Copy out every entry again with "chart" changed to "graph" wherever it appears, keeping everything else unchanged. Leave the pictures out of your answer.

______

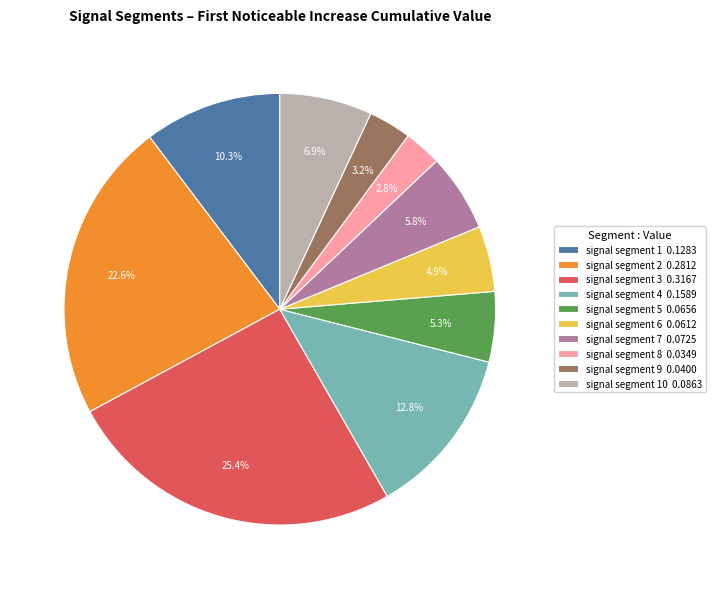

Is there any slice that represents more than half of the pie?

No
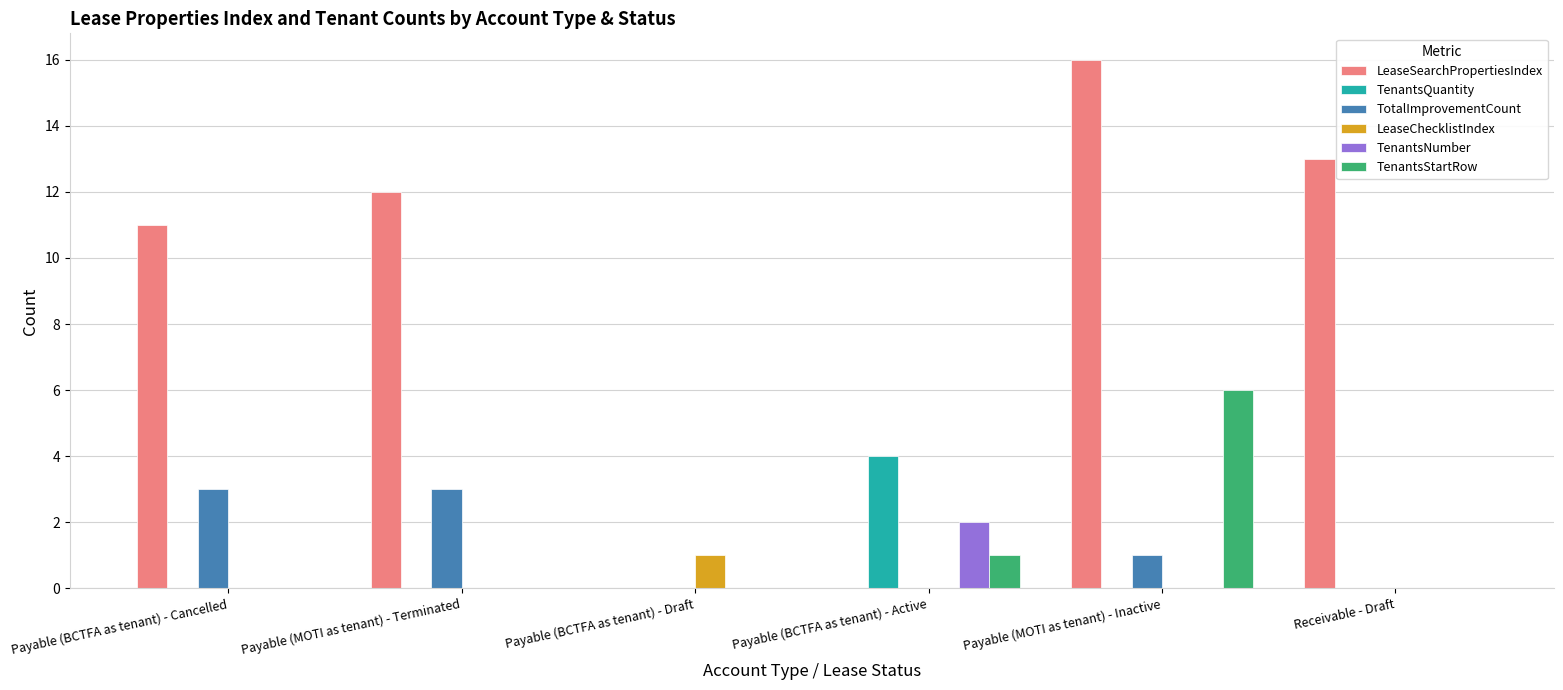

Which series has the largest range (max minus min)?

LeaseSearchPropertiesIndex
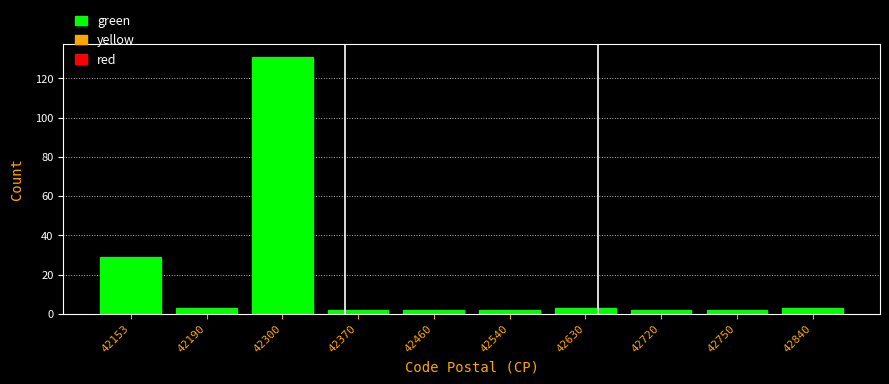

Reading left to right, extract all data points from this chart.

29	3	131	2	2	2	3	2	2	3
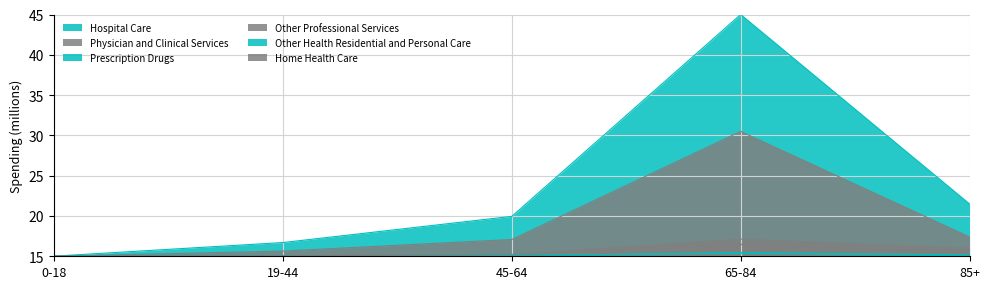

Which has a higher value, 19-44 or 0-18?

19-44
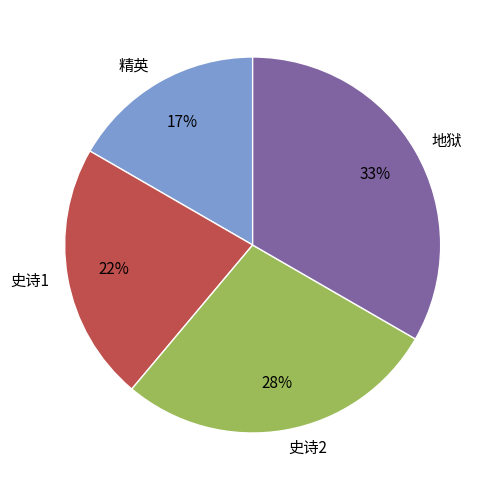

How many segments does this pie chart have?

4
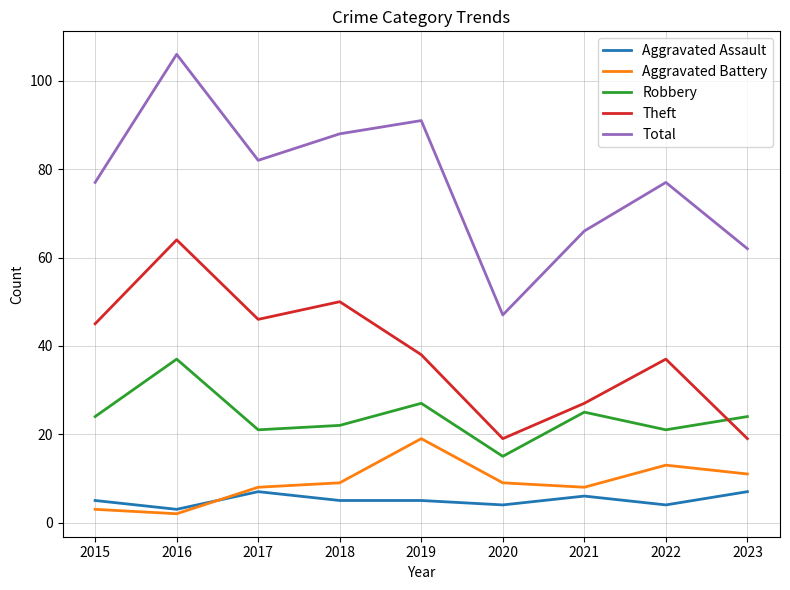

True or false: Total has more than 2 points higher than both neighbors.

True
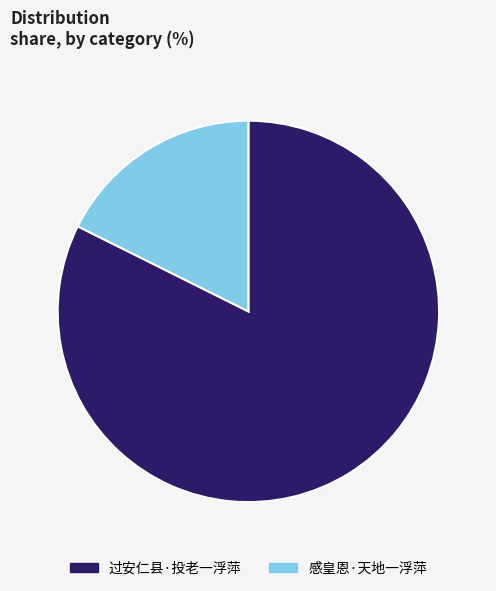

True or false: 感皇恩·天地一浮萍 accounts for 18% of the total.

True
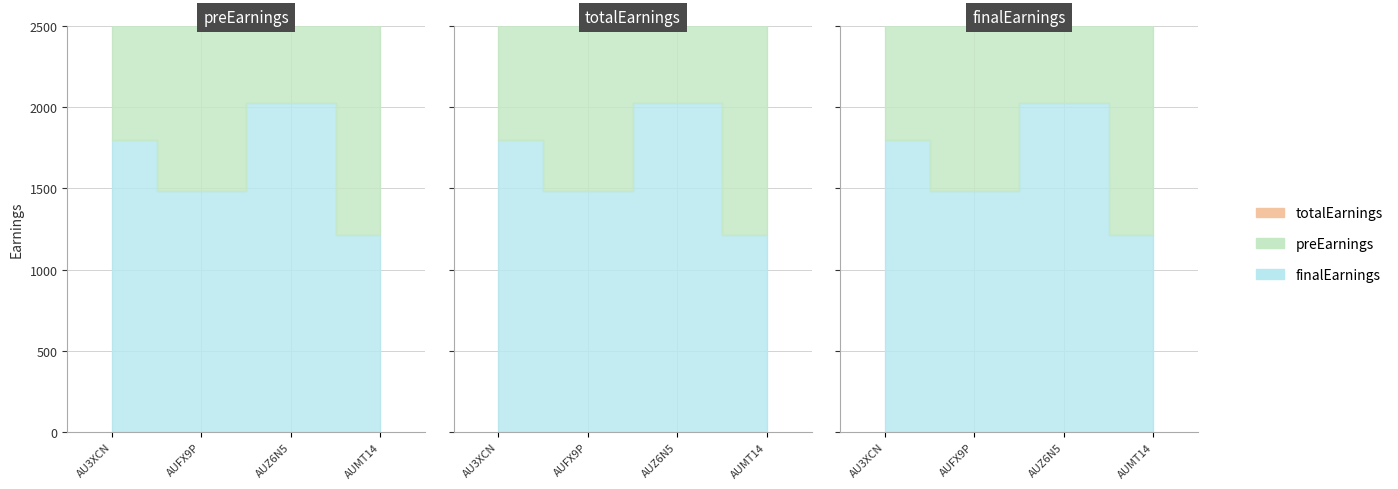

Does the chart have visible grid lines?

Yes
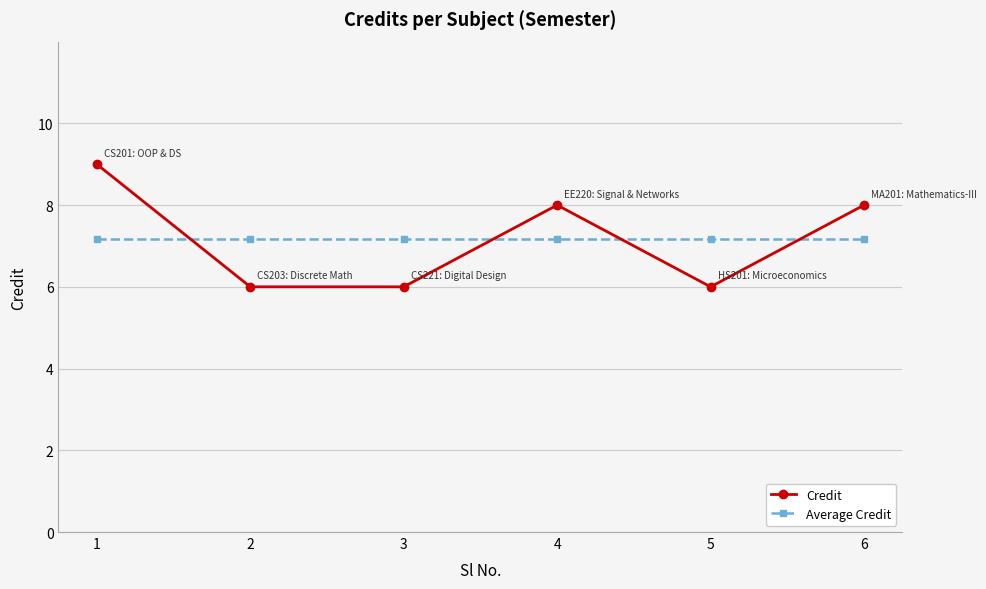

After their last crossing, which series has the higher values: Credit or Average Credit?

Credit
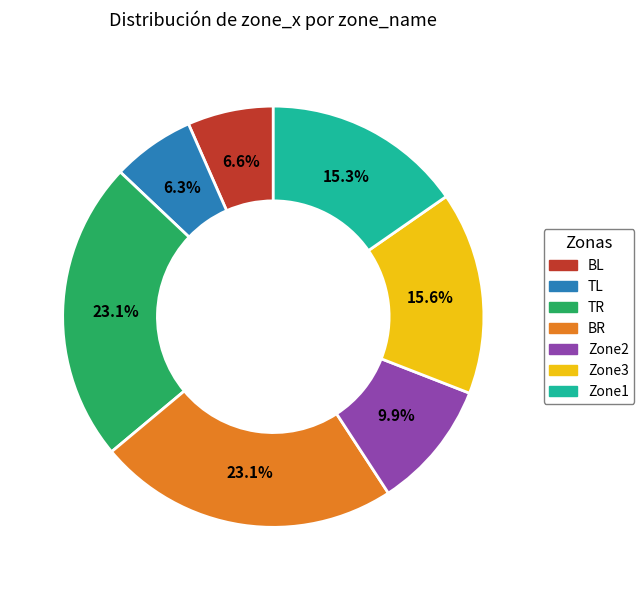

Approximately how many times larger is the value at Zone3 compared to Zone1?

1.0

______

→ Solution for this problem
Is there any slice that represents more than half of the pie?

No

Which series has the largest range (max minus min)?

LeaseSearchPropertiesIndex

Reading left to right, extract all data points from this graph.

29	3	131	2	2	2	3	2	2	3

Which has a higher value, 19-44 or 0-18?

19-44

How many segments does this pie graph have?

4

True or false: Total has more than 2 points higher than both neighbors.

True

True or false: 感皇恩·天地一浮萍 accounts for 18% of the total.

True

Does the graph have visible grid lines?

Yes

After their last crossing, which series has the higher values: Credit or Average Credit?

Credit

Approximately how many times larger is the value at Zone3 compared to Zone1?

1.0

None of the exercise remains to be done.